## [TASK ITEM]
Among the entries below, find the lines with the word "down" and return them.

## [EXERCISE DATA]
■ ■ ■ ■ ■
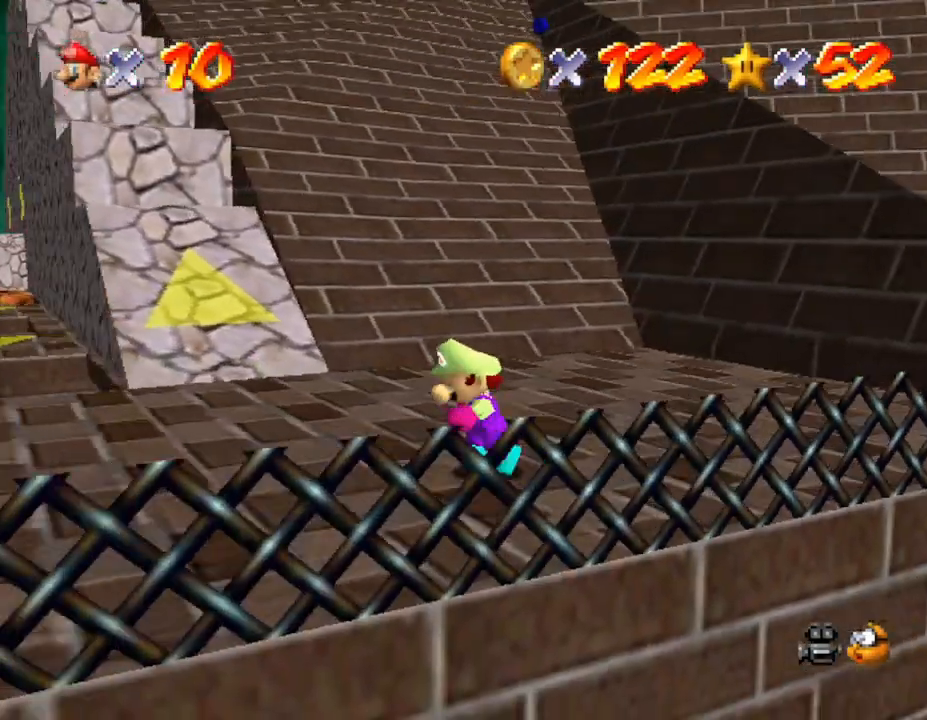
{"buttons": [], "left_stick": "center", "events": [[150, "left_stick", "down-left"], [333, "left_stick", "left"], [433, "left_stick", "center"]]}
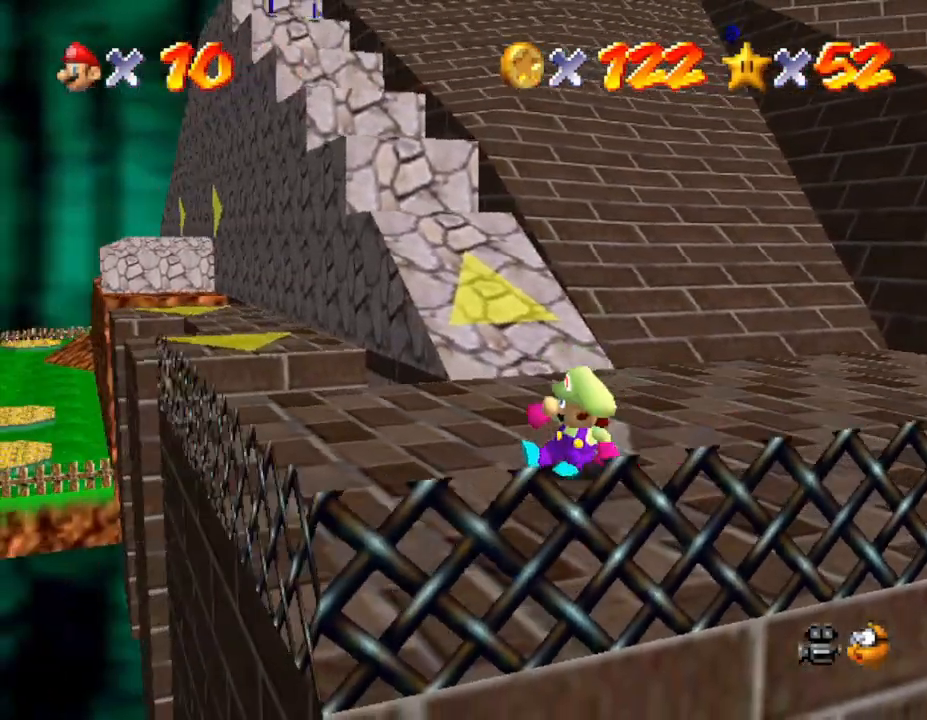
{"buttons": [], "left_stick": "center", "events": [[100, "START", "down"], [350, "START", "up"]]}
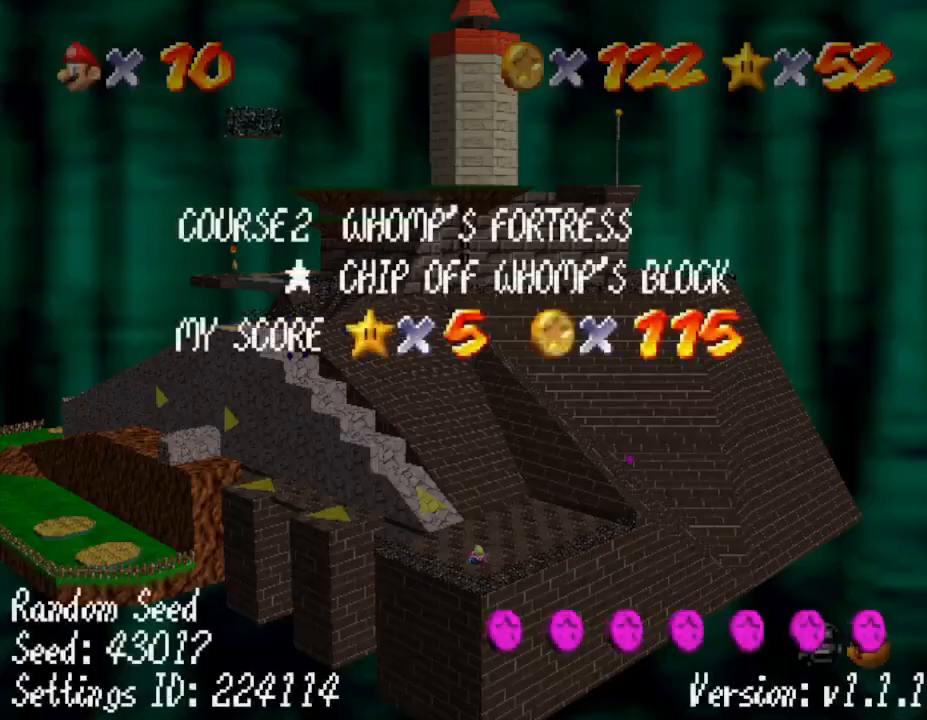
{"buttons": [], "left_stick": "center", "events": []}
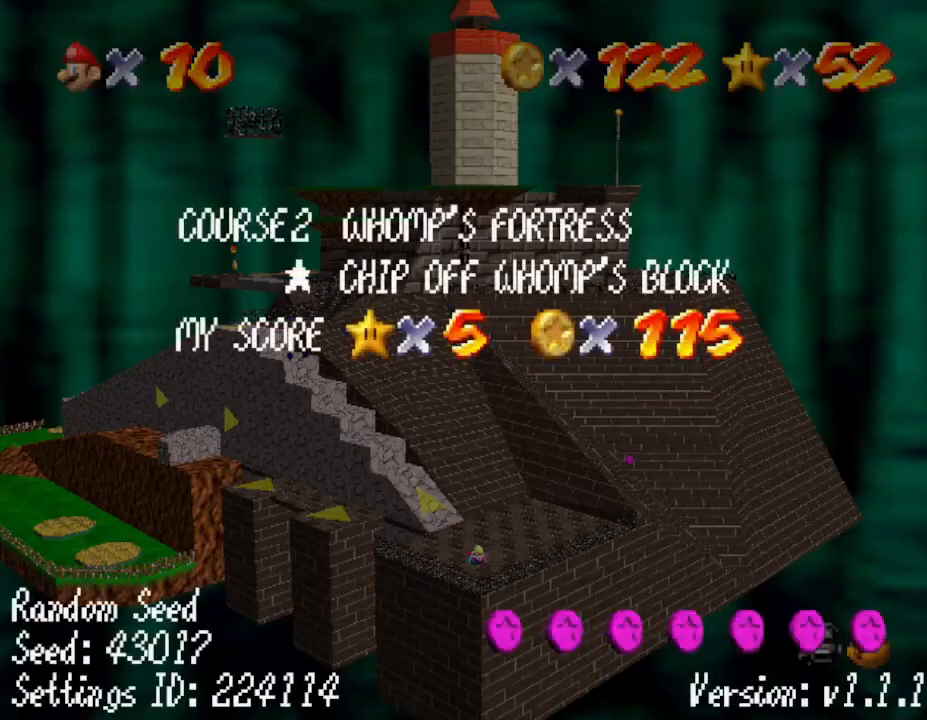
{"buttons": [], "left_stick": "center", "events": []}
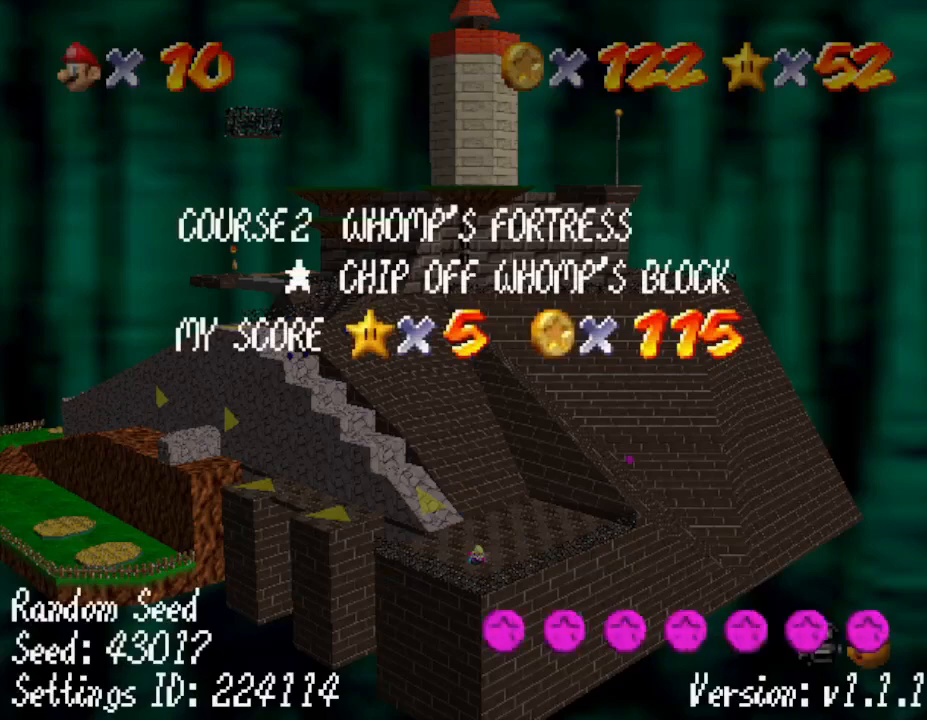
{"buttons": [], "left_stick": "center", "events": []}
■ ■ ■ ■ ■
## [SOLUTION TO THE PROBLEM]
{"buttons": [], "left_stick": "center", "events": [[150, "left_stick", "down-left"], [333, "left_stick", "left"], [433, "left_stick", "center"]]}
{"buttons": [], "left_stick": "center", "events": [[100, "START", "down"], [350, "START", "up"]]}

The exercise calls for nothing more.